### GIVEN PROBLEM
List each line of the material that contains the string "depth", matching case exactly.
[START OF GIVEN ENTRIES]
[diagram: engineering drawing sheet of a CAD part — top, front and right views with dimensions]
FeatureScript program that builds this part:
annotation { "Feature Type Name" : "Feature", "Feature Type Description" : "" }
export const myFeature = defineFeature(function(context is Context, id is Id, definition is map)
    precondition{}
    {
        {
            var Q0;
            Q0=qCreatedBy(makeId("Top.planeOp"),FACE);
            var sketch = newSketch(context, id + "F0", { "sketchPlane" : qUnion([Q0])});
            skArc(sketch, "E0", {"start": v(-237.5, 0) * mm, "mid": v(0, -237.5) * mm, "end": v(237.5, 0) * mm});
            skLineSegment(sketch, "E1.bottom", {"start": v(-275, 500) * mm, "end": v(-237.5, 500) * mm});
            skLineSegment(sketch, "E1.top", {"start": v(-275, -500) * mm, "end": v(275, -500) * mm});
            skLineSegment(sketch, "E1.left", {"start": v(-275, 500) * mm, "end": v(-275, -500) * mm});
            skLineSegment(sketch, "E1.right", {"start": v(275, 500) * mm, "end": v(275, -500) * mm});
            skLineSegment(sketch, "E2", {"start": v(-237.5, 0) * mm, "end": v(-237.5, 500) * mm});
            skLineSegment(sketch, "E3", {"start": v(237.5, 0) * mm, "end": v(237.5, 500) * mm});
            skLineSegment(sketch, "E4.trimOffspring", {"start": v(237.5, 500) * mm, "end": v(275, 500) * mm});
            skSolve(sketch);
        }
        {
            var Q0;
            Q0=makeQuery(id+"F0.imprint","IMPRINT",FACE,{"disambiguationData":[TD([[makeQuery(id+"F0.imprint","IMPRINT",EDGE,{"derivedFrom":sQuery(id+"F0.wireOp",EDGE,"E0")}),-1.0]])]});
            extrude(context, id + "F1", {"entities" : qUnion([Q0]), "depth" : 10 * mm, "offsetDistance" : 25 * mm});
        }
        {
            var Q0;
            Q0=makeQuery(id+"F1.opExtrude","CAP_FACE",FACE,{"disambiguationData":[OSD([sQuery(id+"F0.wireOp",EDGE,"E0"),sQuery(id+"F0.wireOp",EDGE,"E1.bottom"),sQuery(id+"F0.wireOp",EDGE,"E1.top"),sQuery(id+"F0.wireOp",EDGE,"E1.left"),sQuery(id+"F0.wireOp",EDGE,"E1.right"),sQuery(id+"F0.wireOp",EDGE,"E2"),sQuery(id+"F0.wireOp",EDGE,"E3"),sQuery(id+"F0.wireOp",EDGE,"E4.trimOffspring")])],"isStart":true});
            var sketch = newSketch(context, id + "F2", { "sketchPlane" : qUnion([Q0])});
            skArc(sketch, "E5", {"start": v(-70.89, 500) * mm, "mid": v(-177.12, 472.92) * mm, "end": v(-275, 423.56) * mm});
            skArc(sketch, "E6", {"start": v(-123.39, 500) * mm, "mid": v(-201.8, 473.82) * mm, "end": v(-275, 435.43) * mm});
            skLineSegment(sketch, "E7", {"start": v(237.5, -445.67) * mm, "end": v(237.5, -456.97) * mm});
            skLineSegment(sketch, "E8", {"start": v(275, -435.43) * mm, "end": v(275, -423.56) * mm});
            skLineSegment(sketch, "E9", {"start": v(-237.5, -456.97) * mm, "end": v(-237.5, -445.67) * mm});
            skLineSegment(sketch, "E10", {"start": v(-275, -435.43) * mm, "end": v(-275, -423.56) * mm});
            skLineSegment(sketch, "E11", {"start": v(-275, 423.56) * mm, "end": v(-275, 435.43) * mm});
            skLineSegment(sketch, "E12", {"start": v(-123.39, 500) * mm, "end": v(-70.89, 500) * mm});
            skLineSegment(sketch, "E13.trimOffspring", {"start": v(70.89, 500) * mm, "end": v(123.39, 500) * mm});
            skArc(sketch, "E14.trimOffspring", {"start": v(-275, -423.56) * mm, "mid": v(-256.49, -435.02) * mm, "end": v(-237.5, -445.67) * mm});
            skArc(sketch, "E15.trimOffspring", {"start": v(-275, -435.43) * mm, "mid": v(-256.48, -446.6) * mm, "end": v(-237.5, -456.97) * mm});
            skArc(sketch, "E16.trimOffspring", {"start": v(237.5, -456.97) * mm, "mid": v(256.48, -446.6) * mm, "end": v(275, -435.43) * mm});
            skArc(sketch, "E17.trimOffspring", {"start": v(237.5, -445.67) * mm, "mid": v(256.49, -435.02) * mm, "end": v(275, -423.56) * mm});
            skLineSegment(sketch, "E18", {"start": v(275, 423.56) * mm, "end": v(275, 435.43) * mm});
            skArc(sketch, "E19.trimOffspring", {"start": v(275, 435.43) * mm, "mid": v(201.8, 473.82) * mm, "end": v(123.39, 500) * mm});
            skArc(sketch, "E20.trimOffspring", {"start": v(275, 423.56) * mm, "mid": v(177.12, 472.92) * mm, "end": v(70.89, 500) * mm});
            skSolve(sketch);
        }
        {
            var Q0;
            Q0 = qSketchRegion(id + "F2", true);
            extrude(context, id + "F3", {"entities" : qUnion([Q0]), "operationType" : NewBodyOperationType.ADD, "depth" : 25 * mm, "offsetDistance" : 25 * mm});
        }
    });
[END OF GIVEN ENTRIES]
### FULL OUTPUT
            extrude(context, id + "F1", {"entities" : qUnion([Q0]), "depth" : 10 * mm, "offsetDistance" : 25 * mm});
            extrude(context, id + "F3", {"entities" : qUnion([Q0]), "operationType" : NewBodyOperationType.ADD, "depth" : 25 * mm, "offsetDistance" : 25 * mm});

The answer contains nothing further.